GIVEN DATA START

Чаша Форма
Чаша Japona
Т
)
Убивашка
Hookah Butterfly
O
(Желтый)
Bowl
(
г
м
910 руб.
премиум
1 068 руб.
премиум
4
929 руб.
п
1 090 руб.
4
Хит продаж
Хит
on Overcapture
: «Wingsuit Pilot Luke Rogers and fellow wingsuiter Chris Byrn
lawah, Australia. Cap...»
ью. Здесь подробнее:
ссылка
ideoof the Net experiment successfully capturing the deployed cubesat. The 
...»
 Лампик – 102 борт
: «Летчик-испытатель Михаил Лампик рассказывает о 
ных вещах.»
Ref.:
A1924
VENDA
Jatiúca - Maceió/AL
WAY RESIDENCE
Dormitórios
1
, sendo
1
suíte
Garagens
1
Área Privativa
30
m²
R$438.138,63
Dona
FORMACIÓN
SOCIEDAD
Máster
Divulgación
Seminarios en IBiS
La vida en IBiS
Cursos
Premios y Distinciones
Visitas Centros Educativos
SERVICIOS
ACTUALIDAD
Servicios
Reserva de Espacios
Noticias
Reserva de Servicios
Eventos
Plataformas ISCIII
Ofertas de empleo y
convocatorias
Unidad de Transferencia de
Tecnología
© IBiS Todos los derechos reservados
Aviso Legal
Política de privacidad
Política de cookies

GIVEN DATA END
GIVEN DATA START

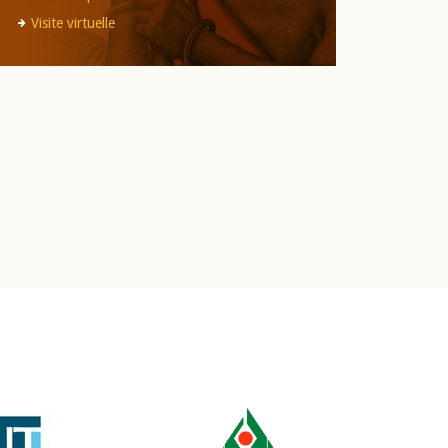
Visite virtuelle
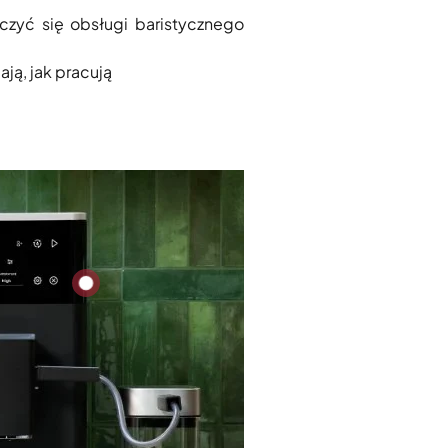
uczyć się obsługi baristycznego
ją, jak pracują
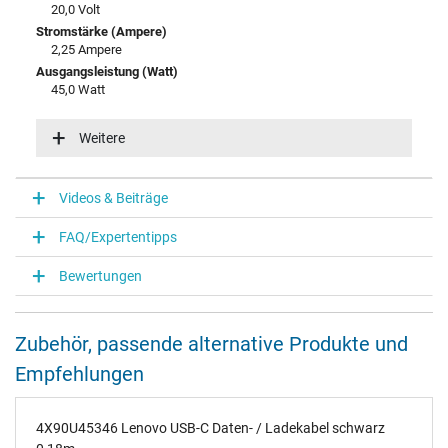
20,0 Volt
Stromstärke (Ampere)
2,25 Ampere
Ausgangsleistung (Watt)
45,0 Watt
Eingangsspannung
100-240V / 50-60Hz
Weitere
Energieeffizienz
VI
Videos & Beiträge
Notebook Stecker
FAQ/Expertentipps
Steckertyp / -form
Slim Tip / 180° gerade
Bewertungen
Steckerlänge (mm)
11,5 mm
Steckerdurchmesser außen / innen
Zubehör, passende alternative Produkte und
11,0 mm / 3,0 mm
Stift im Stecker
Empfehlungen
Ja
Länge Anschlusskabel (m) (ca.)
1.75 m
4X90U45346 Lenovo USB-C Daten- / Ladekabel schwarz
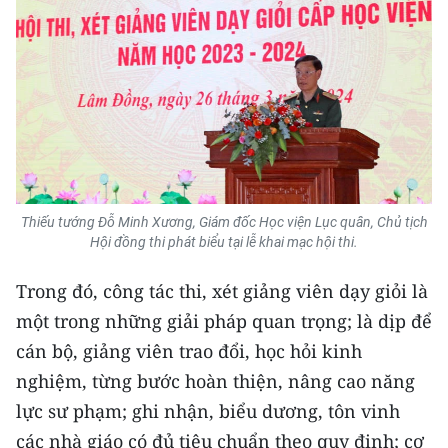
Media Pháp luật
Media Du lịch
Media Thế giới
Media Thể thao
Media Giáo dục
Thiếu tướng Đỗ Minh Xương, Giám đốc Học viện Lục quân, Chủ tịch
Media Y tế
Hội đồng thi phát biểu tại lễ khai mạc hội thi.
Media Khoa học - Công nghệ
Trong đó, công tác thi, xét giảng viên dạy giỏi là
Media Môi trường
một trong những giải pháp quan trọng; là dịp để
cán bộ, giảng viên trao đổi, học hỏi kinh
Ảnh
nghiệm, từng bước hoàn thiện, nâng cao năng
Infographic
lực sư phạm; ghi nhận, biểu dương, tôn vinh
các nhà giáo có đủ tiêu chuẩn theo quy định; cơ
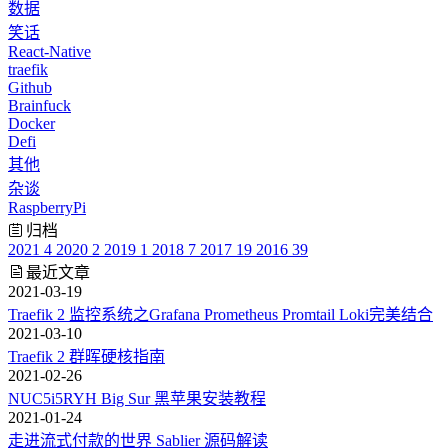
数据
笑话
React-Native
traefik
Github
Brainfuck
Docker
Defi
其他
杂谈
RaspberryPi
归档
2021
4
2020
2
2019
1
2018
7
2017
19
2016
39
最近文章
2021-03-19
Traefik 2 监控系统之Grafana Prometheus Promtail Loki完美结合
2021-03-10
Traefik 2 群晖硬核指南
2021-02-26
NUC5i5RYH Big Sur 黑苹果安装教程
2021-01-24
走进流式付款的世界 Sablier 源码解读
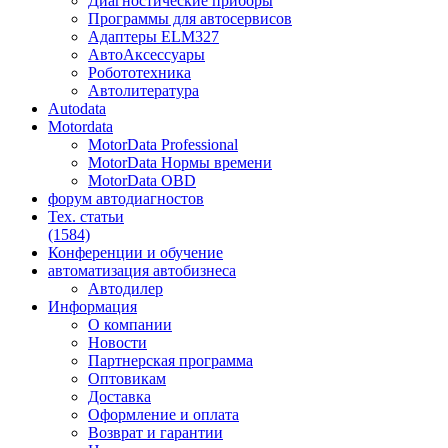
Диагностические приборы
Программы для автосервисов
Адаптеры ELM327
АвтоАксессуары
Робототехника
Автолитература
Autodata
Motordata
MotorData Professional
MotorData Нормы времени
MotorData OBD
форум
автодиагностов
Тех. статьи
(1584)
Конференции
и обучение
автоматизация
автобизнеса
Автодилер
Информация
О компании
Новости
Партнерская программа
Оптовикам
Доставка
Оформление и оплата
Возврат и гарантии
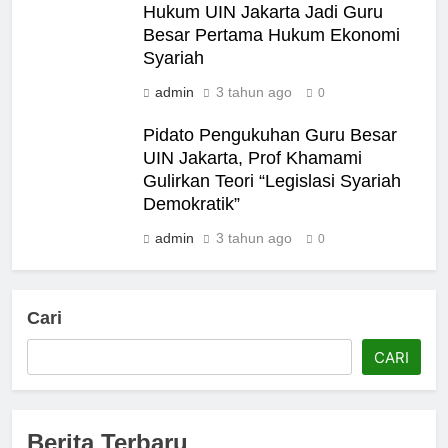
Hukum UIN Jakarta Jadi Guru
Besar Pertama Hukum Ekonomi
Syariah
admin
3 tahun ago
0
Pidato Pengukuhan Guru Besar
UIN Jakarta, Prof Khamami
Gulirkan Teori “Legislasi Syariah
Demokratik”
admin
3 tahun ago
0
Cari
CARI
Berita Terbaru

GIVEN DATA END

**TASK PROMPT:** The response consists of the lines above that contain "Política".

**WRITTEN RESPONSE:**
Política de privacidad
Política de cookies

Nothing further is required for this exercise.